## Directions
Please state how many lines of the data contain "Precision". The number by itself is enough.

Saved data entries
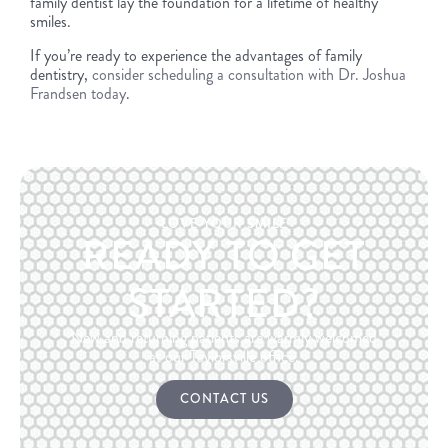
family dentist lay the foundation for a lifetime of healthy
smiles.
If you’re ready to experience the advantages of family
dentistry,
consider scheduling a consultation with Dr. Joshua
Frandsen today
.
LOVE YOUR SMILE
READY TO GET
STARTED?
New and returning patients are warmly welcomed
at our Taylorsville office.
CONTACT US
* * *
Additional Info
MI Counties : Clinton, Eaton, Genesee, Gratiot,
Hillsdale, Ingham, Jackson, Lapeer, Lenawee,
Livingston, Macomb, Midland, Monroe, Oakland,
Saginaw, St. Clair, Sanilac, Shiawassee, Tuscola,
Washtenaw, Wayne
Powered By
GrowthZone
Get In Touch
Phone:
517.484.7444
==
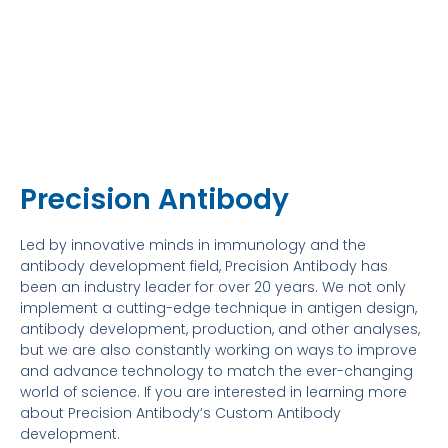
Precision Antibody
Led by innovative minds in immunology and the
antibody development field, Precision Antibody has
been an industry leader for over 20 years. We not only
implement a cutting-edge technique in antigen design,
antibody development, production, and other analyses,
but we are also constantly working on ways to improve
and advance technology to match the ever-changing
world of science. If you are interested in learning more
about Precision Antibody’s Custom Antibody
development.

## Final answer
3